India on November 21 summoned a senior Pakistani diplomat over what New Delhi says was a foiled attack by a Pakistani-based militant group earlier in the week in the frontier area of the divided region of Kashmir. Pakistan has denied any connection to the attack.
Indian Prime Minister Narendra Modi said on November 20 that the killing of four Pakistani militants from the group Jaish-e-Mohammed in a gun battle with Indian security forces indicates that the militants were planning to "wreak major havoc and destruction" in the region ahead of local elections there.
Indian security officials say they recovered a large cache of weapons and explosives from the slain militants.

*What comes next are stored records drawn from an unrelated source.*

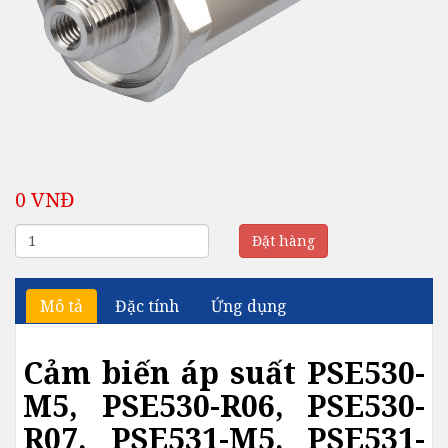
0 VNĐ
Đặt hàng
Mô tả
Đặc tính
Ứng dụng
Cảm biến áp suất PSE530-
M5, PSE530-R06, PSE530-
R07, PSE531-M5, PSE531-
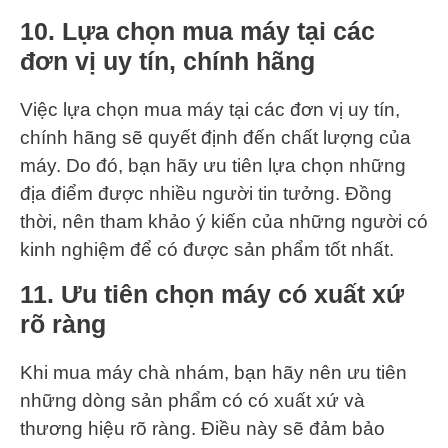
10. Lựa chọn mua máy tại các
đơn vị uy tín, chính hãng
Việc lựa chọn mua máy tại các đơn vị uy tín,
chính hãng sẽ quyết định đến chất lượng của
máy. Do đó, bạn hãy ưu tiên lựa chọn những
địa điểm được nhiều người tin tưởng. Đồng
thời, nên tham khảo ý kiến của những người có
kinh nghiệm để có được sản phẩm tốt nhất.
11. Ưu tiên chọn máy có xuất xứ
rõ ràng
Khi mua máy chà nhám, bạn hãy nên ưu tiên
những dòng sản phẩm có có xuất xứ và
thương hiệu rõ ràng. Điều này sẽ đảm bảo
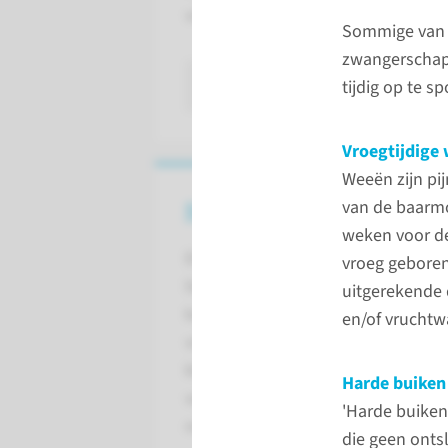
vroegtijdige weeën. Dit zijn weeën
Sommige van 
zwangerschap.
lees meer
tijdig op te sp
Vroegtijdige
Weeën zijn pi
van de baarmo
Symptomen
weken voor de
Er zijn verschillende
vroeg geboren
lichamelijke klachten die
uitgerekende d
kunnen wijzen op een
en/of vruchtwa
vroeggeboorte. Sommige
klachten kunnen ook
Harde buiken
voorkomen tijdens een
'Harde buiken
normale zwangerschap.
die geen onts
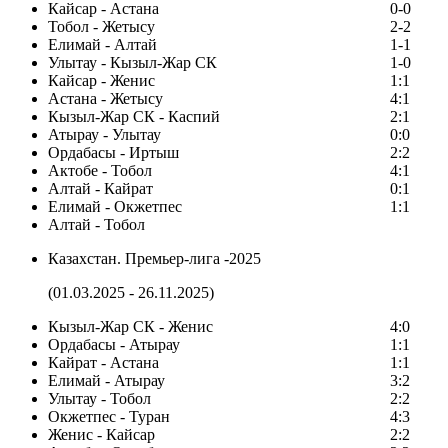
Кайсар - Астана
0-0
Тобол - Жетысу
2-2
Елимай - Алтай
1-1
Улытау - Кызыл-Жар СК
1-0
Кайсар - Женис
1:1
Астана - Жетысу
4:1
Кызыл-Жар СК - Каспий
2:1
Атырау - Улытау
0:0
Ордабасы - Иртыш
2:2
Актобе - Тобол
4:1
Алтай - Кайрат
0:1
Елимай - Окжетпес
1:1
Алтай - Тобол
Казахстан. Премьер-лига -2025
(01.03.2025 - 26.11.2025)
Кызыл-Жар СК - Женис
4:0
Ордабасы - Атырау
1:1
Кайрат - Астана
1:1
Елимай - Атырау
3:2
Улытау - Тобол
2:2
Окжетпес - Туран
4:3
Женис - Кайсар
2:2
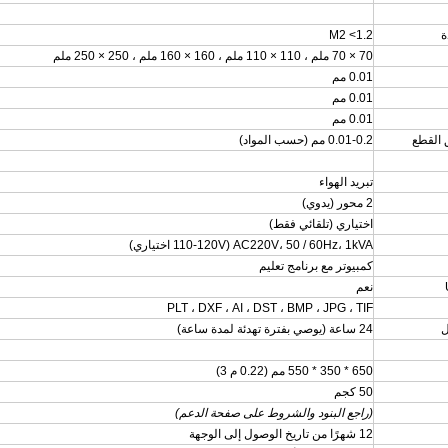
ة
M2 <1.2
70 × 70 ملم ، 110 × 110 ملم ، 160 × 160 ملم ، 250 × 250 ملم
0.01 مم
0.01 مم
0.01 مم
 القطع
0.01-0.2 مم (حسب المواد)
تبريد الهواء
2 محور (يدوي)
اختياري (تلقائي فقط)
AC220V، 50 / 60Hz، 1kVA (110-120V اختياري)
كمبيوتر مع برنامج تعليم
نعم
PLT ، DXF ، AI ، DST ، BMP ، JPG ، TIF
ل
24 ساعة (يوصي بفترة تهدئة لمدة ساعة)
650 * 350 * 550 مم (0.22 م 3)
50 كجم
(راجع البنود والشروط على صفحة الدعم)
12 شهرًا من تاريخ الوصول إلى الوجهة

According to India's Ministry of External Affairs, a formal protest was lodged with Pakistan's charge d'affaires in New Delhi on November 21.

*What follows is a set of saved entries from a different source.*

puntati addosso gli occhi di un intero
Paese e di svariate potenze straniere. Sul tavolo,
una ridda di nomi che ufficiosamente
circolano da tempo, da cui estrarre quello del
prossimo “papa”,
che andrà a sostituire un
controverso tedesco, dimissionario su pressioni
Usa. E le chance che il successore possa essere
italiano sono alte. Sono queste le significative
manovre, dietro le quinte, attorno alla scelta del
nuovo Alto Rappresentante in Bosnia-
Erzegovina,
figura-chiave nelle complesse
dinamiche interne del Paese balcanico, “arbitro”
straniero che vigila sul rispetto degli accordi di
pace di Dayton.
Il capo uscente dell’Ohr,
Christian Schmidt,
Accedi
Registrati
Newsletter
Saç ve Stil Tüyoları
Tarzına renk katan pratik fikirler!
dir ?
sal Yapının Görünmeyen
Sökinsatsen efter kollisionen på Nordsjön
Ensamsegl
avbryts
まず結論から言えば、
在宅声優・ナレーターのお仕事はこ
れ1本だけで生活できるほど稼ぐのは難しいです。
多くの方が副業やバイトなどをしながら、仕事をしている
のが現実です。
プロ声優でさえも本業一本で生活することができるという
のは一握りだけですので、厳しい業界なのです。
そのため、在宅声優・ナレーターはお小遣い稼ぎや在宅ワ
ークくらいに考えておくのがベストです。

"India reiterated its long-standing demand that Pakistan fulfil its international obligations and bilateral commitments to not allow any territory under its control to be used for terrorism against India in any manner," the ministry said.
Pakistan's Foreign Ministry has rejected Modi's allegations as groundless.
"We view these as part of India’s desperate attempts to divert international attention from its state-terrorism in [Indian-ruled Kashmir] and state-sponsorship of terrorism against Pakistan," the ministry said in a statement from Islamabad following Modi's comments on Twitter.
Tension between the nuclear-armed rivals has sharpened since last August, when Modi's government ended the autonomy of its only Muslim-majority region. Kashmir is also claimed by Pakistan.
India plans to conduct district-level elections later in November in the Indian-administered part of the disputed region.